### DATASET EXTRACT:
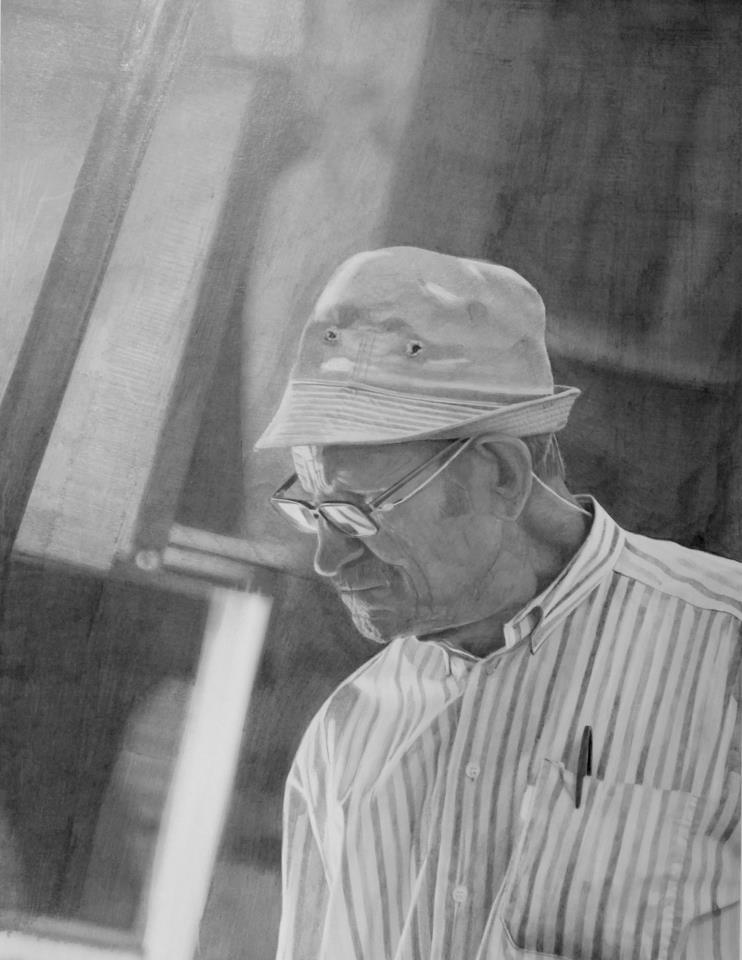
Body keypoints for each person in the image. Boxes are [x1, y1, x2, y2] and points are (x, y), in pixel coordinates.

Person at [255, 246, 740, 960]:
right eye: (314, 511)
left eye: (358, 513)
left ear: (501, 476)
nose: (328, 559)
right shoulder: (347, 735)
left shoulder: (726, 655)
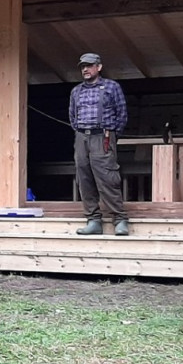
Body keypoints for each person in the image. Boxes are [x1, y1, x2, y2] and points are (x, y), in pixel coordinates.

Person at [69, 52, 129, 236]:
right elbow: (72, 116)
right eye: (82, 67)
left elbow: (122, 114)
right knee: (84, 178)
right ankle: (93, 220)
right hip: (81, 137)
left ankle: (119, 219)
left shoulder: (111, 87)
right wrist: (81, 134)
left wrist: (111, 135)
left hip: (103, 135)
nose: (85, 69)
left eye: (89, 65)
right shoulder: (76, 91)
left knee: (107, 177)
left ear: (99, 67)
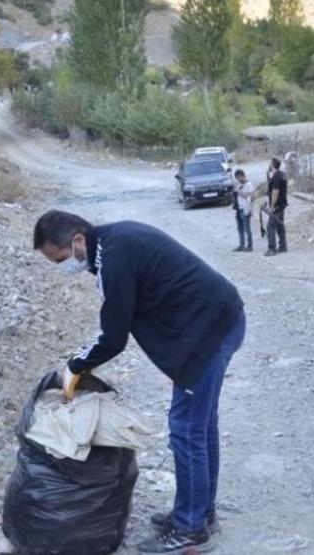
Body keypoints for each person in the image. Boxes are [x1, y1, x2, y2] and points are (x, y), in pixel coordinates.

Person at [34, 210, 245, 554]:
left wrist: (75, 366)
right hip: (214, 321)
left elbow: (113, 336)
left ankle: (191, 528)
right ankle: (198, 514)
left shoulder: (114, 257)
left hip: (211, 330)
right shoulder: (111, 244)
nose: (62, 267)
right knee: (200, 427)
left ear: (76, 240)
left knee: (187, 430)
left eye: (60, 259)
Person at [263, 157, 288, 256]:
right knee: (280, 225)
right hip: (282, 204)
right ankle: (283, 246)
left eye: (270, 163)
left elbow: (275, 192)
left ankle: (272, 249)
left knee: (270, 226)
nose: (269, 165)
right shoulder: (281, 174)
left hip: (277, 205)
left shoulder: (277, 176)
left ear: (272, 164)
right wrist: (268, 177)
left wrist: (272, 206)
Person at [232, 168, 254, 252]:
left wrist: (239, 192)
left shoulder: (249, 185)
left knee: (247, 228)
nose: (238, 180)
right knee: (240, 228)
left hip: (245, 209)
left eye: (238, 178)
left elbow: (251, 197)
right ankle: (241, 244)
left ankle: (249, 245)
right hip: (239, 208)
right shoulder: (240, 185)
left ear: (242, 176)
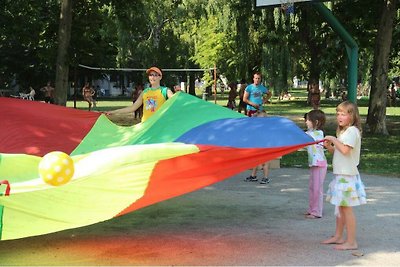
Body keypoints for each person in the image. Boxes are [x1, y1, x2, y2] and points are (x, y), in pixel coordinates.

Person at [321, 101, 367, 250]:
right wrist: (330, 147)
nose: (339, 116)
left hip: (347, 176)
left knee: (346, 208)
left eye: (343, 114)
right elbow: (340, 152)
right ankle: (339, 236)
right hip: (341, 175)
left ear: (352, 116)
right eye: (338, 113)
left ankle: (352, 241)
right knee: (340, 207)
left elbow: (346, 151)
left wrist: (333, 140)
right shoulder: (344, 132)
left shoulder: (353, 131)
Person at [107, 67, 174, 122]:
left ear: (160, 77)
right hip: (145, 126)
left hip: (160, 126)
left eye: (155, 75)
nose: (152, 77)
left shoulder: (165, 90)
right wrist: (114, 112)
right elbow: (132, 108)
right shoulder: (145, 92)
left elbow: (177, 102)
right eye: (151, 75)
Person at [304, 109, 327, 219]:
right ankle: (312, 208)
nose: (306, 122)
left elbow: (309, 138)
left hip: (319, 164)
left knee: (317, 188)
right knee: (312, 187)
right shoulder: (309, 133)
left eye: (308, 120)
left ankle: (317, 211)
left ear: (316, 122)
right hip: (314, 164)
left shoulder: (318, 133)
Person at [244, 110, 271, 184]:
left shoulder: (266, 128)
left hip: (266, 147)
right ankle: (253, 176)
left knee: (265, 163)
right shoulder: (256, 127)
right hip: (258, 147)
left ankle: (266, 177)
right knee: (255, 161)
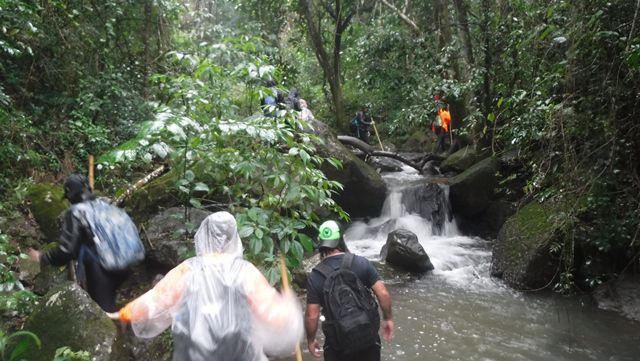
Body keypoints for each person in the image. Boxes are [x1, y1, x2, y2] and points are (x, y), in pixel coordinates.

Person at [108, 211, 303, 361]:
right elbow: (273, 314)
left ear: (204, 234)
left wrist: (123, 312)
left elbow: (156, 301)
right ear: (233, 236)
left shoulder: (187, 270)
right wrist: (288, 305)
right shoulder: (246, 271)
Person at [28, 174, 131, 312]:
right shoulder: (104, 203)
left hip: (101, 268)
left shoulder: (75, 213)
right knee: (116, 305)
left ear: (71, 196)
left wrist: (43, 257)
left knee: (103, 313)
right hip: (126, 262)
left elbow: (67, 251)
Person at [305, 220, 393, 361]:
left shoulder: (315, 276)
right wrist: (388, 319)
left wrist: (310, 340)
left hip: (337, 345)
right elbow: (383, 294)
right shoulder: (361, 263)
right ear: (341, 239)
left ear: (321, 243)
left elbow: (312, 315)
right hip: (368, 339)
* * *
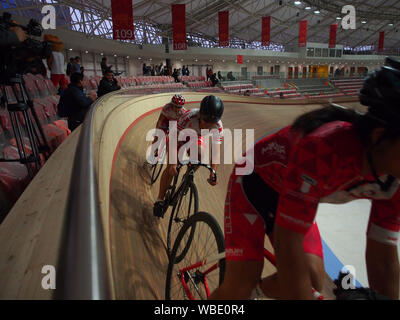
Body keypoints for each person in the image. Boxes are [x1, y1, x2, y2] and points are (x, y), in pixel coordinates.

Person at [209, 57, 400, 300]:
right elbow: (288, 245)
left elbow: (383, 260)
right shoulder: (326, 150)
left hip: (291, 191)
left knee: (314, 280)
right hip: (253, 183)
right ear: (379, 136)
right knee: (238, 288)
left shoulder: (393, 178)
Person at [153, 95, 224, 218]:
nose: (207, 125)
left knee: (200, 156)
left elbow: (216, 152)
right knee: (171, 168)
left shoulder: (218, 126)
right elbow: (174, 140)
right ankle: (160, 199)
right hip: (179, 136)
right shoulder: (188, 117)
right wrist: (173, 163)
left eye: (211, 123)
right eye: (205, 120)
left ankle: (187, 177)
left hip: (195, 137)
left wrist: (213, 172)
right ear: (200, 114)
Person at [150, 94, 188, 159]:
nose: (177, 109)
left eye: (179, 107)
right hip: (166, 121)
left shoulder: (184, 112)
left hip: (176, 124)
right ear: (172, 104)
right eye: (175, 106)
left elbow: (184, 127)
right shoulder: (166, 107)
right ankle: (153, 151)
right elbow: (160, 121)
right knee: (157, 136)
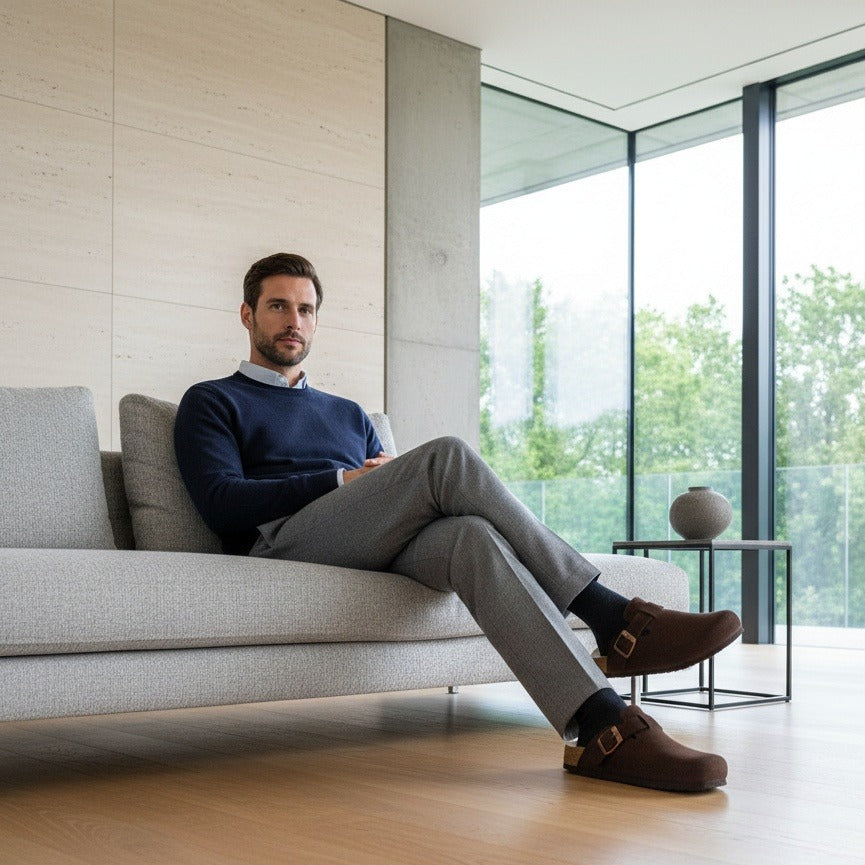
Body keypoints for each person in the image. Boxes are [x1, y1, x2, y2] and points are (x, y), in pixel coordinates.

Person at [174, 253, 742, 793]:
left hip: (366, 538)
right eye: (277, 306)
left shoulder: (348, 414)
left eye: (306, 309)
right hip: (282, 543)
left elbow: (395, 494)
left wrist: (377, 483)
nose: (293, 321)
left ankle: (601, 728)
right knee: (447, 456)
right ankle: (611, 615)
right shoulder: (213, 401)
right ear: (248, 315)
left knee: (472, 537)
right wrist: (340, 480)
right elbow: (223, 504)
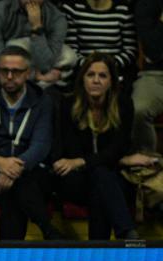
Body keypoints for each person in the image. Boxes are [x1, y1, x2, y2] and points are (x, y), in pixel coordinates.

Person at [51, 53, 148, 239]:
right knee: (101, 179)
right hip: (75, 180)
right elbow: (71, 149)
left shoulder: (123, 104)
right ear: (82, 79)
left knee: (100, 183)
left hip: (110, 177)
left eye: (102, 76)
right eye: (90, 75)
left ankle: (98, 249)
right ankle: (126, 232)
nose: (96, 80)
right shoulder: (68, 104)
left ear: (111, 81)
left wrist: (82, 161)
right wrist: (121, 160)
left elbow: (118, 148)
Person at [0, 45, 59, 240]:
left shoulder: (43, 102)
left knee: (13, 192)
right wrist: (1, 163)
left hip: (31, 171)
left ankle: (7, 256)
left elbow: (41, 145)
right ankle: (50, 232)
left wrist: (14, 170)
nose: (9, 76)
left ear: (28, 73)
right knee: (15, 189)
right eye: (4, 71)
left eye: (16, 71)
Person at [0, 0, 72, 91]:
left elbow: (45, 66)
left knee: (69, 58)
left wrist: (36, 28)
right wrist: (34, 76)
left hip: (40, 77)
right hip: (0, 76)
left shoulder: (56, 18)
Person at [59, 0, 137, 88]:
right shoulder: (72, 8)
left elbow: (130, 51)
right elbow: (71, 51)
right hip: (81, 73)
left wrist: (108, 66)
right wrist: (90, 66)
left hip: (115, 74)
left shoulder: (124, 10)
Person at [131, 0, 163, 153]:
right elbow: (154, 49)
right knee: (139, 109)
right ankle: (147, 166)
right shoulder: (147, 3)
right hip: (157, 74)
* * *
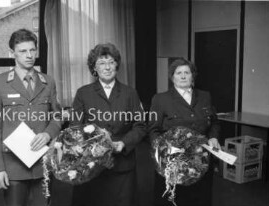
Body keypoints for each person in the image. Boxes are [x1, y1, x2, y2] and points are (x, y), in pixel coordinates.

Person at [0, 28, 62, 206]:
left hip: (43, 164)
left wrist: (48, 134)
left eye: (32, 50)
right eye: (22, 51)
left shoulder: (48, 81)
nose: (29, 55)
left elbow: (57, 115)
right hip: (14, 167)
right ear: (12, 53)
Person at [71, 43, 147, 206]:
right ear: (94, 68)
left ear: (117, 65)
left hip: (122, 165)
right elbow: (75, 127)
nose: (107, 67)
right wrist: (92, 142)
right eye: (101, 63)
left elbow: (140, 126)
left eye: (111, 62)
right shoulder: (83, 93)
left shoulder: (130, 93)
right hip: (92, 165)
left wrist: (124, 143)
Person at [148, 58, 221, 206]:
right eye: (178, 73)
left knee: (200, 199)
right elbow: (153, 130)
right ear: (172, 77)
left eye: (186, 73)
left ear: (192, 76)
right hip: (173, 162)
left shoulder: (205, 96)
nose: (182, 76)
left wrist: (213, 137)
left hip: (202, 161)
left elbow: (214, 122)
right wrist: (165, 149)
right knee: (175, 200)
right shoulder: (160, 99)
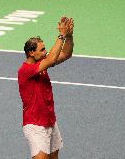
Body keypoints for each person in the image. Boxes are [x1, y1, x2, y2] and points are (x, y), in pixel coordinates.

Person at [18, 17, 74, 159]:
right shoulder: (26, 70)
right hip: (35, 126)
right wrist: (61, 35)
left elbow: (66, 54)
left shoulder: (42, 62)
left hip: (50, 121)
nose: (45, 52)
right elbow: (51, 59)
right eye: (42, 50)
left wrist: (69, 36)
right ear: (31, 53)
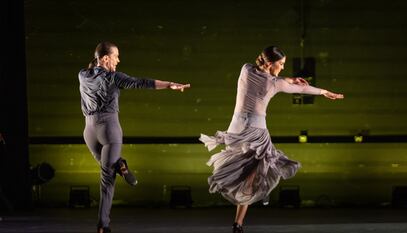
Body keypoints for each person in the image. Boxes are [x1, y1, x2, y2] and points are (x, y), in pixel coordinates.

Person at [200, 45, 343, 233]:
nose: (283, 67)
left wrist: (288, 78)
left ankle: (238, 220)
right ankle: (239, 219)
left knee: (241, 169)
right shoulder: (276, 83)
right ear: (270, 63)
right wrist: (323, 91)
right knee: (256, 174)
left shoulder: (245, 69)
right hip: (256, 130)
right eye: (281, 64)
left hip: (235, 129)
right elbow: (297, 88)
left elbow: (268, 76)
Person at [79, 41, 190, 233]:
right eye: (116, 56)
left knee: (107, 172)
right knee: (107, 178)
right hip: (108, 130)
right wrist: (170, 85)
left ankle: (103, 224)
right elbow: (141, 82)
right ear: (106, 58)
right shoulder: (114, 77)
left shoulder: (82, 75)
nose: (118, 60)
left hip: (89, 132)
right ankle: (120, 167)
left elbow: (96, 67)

### WHAT TO DO:
Those lines of the records above that run from the one containing "right shoulder: (160, 99)" through the one containing "nose: (45, 52)" should be returned exactly, with no pictures among them.

### RESULT BELOW:
right shoulder: (160, 99)
Body keypoints for each person in the image. Boxes are [x1, y1, x2, y2] and points are (x, y), in pixel coordinates.

Person at [18, 17, 74, 159]:
right shoulder: (26, 70)
right hip: (35, 126)
right wrist: (61, 35)
left elbow: (66, 54)
left shoulder: (42, 62)
left hip: (50, 121)
nose: (45, 52)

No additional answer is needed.